Ron Acton, the fourth County appointee, has been controversially involved with both the children’s hospital and the University Medical Center (UMC). Acton has consistently pushed for the notion that taxpayer funds need to be spent for the community’s success. Ron Acton very vocally defended Jim Valenti’s bonuses even after Valenti laid off 56 employees because of financial problems at UMC.

When the El Paso Children’s Hospital was first proposed to the community, the taxpayers were promised that it would not be a burden to them. The evidence clearly shows that this was a lie. Again, the taxpayers are being promised a successful children’s hospital, although the underlining problem of revenues from IGTs have yet to be resolved. As a matter of fact, no one has addressed the revenue problems for the children’s hospital.

Look at who is going to be making the financial decisions and who has some measure of control over them and you can clearly see the children’s debacle is only going in one direction, your pocket book.

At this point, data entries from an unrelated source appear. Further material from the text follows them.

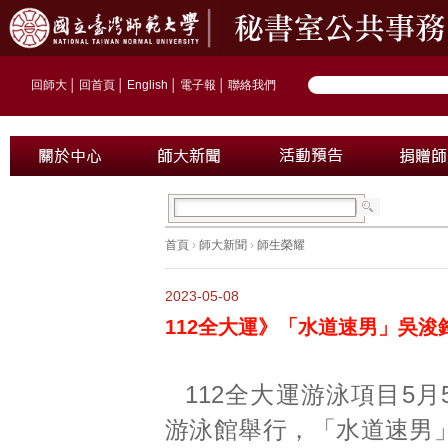
回師大
│
回首頁
│
English
│
電子報
│
聯絡我們
首頁
›
師大新聞
›
師生榮耀
2023-05-08
112全大運》「水道速男」吳浚鋒
112全大運游泳項目5
游泳館舉行，「水道速男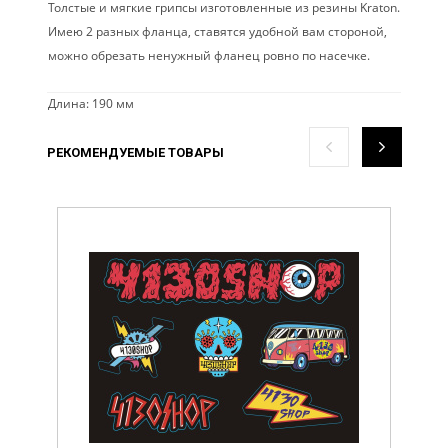
Толстые и мягкие грипсы изготовленные из резины Kraton.
Имею 2 разных фланца, ставятся удобной вам стороной,
можно обрезать ненужный фланец ровно по насечке.
Длина: 190 мм
РЕКОМЕНДУЕМЫЕ ТОВАРЫ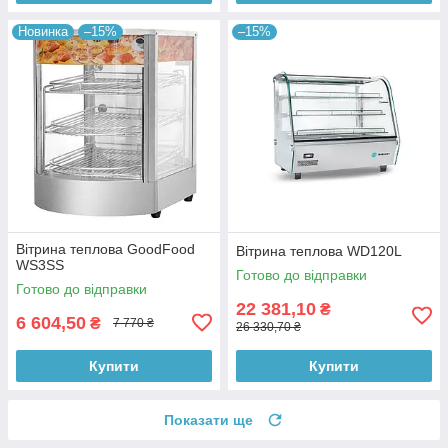
Новинка
–15%
–15%
Вітрина теплова GoodFood
Вітрина теплова WD120L
WS3SS
Готово до відправки
Готово до відправки
22 381,10
₴
6 604,50
₴
7 770 ₴
26 330,70 ₴
Купити
Купити
Показати ще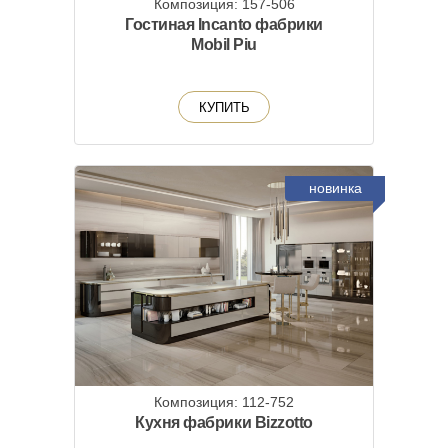
Композиция: 157-506
Гостиная Incanto фабрики
Mobil Piu
КУПИТЬ
новинка
Композиция: 112-752
Кухня фабрики Bizzotto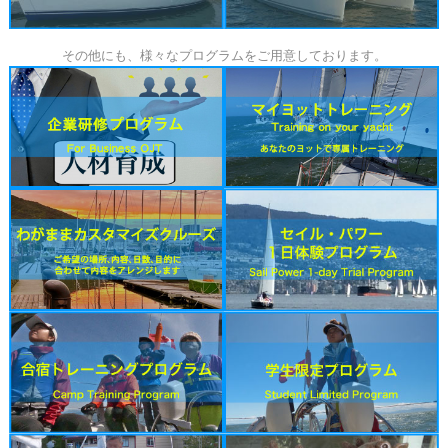
その他にも、様々なプログラムをご用意しております。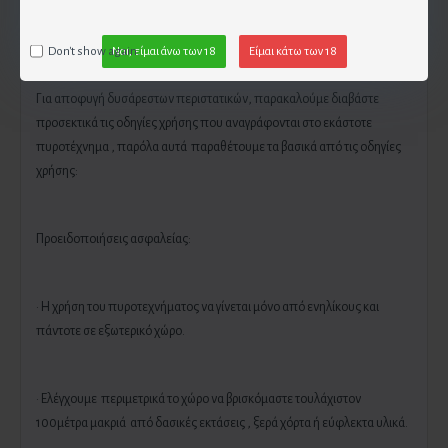
χρησιμοποιηθεί το πυροτέχνημα υπό συνθήκες οι οποίες
αναφέρθηκαν παραπάνω τότε την ευθύνη έχει ο πελάτης.
Don't show again.
Ναι, είμαι άνω των 18
Είμαι κάτω των 18
Για αποφυγή δυσάρεστων περιστατικών, παρακαλούμε διαβάστε
προσεκτικά τις οδηγίες χρήσης που αναγράφονται στο εκάστοτε
πυροτέχνημα , παρόλα αυτά παραθέτουμε τα βασικά από τις οδηγίες
χρήσης:
Προειδοποιήσεις ασφαλείας:
· Η χρήση του πυροτεχνήματος να γίνεται μόνο από ενηλίκους και
πάντοτε σε εξωτερικό χώρο.
· Ελέγχουμε περιμετρικά το χώρο να βρισκόμαστε τουλάχιστον
100μέτρα μακριά από δασικές εκτάσεις , ξερά χόρτα ή εύφλεκτα υλικά.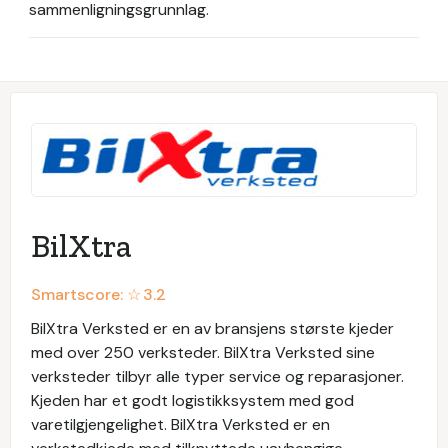
sammenligningsgrunnlag.
BilXtra
Smartscore: ☆
3.2
BilXtra Verksted er en av bransjens største kjeder
med over 250 verksteder. BilXtra Verksted sine
verksteder tilbyr alle typer service og reparasjoner.
Kjeden har et godt logistikksystem med god
varetilgjengelighet. BilXtra Verksted er en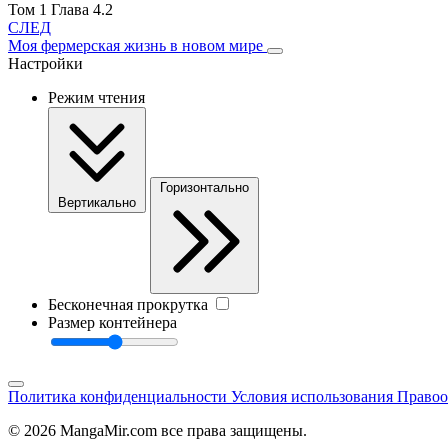
Том 1 Глава 4.2
СЛЕД
Моя фермерская жизнь в новом мире
Настройки
Режим чтения
Горизонтально
Вертикально
Бесконечная прокрутка
Размер контейнера
Политика конфиденциальности
Условия использования
Правоо
© 2026 MangaMir.com все права защищены.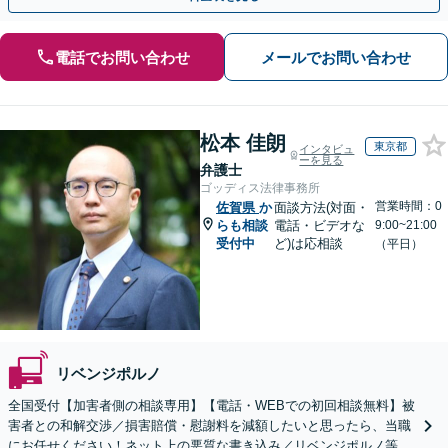
電話でお問い合わせ
メールでお問い合わせ
松本 佳朗
東京都
インタビュ
ーを見る
弁護士
ゴッディス法律事務所
営業時間：0
佐賀県
か
面談方法(対面・
らも相談
電話・ビデオな
9:00~21:00
受付中
ど)は応相談
（平日）
リベンジポルノ
全国受付【加害者側の相談専用】【電話・WEBでの初回相談無料】被
害者との和解交渉／損害賠償・慰謝料を減額したいと思ったら、当職
にお任せください！ネット上の悪質な書き込み／リベンジポルノ等、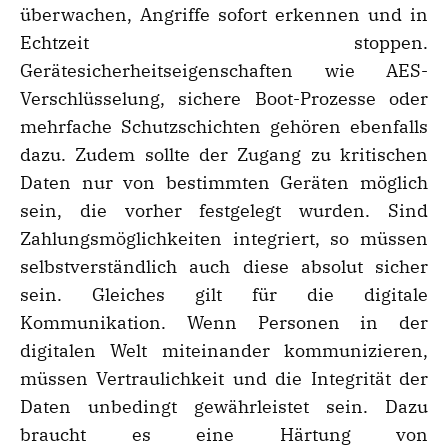
überwachen, Angriffe sofort erkennen und in
Echtzeit stoppen.
Gerätesicherheitseigenschaften wie AES-
Verschlüsselung, sichere Boot-Prozesse oder
mehrfache Schutzschichten gehören ebenfalls
dazu. Zudem sollte der Zugang zu kritischen
Daten nur von bestimmten Geräten möglich
sein, die vorher festgelegt wurden. Sind
Zahlungsmöglichkeiten integriert, so müssen
selbstverständlich auch diese absolut sicher
sein. Gleiches gilt für die digitale
Kommunikation. Wenn Personen in der
digitalen Welt miteinander kommunizieren,
müssen Vertraulichkeit und die Integrität der
Daten unbedingt gewährleistet sein. Dazu
braucht es eine Härtung von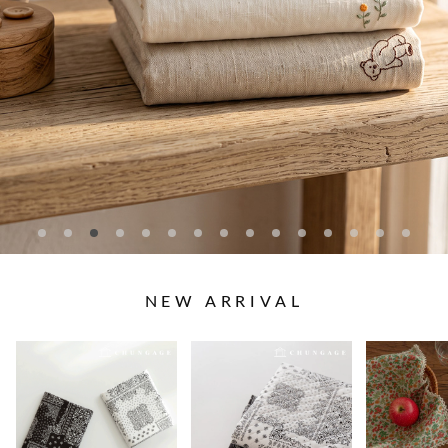
NEW ARRIVAL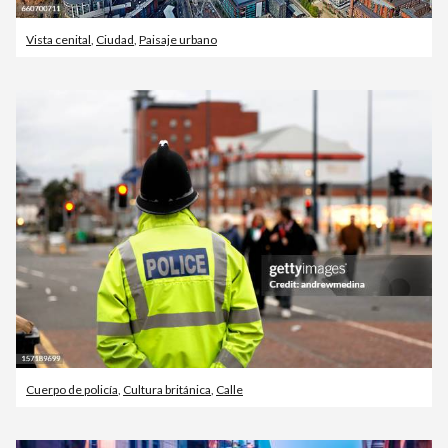
Vista cenital
,
Ciudad
,
Paisaje urbano
Cuerpo de policía
,
Cultura británica
,
Calle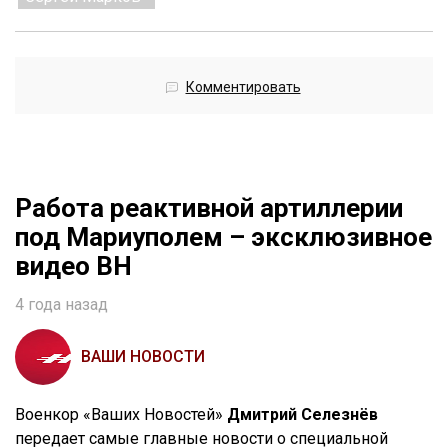
Комментировать
Работа реактивной артиллерии
под Мариуполем – эксклюзивное
видео ВН
4 года назад
ВАШИ НОВОСТИ
Военкор «Ваших Новостей»
Дмитрий Селезнёв
передает самые главные новости о специальной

Although the Texas Attorney General has ruled that the County can withhold certain documents I will continue to dig through other avenues. Whether I am successful or not is irrelevant because there is no doubt in my mind that I’ll be writing about the financial failures of the children’s hospital in short order.

Martin Paredes

Martín Paredes is a Mexican immigrant who built his business on the U.S.-Mexican border. As an immigrant, Martín brings the perspective of someone who sees México as a native through the experience...

One reply on “Texas Attorney Rules in Favor of the County”

  1. I don’t understand what legitimate concerns you have on Fernandez. It seems you are creating concerns for the man out of thin air.

    Maybe it’s not true in your country but in the United States there is a presumption of innocence until such time that a case is disposed.

    I understand in your country that there is no reason to have faith in the court system and that is probably why you are so quick to vilify those whom you don’t agree with, but this seems to be especially true of Fernandez.

    The AG and the County Attorney both said you weren’t entitled to those records yet you attempt to cast doubts on those decisions despite not being an attorney yourself.

    Although it is commendable that you admitted you lost this one.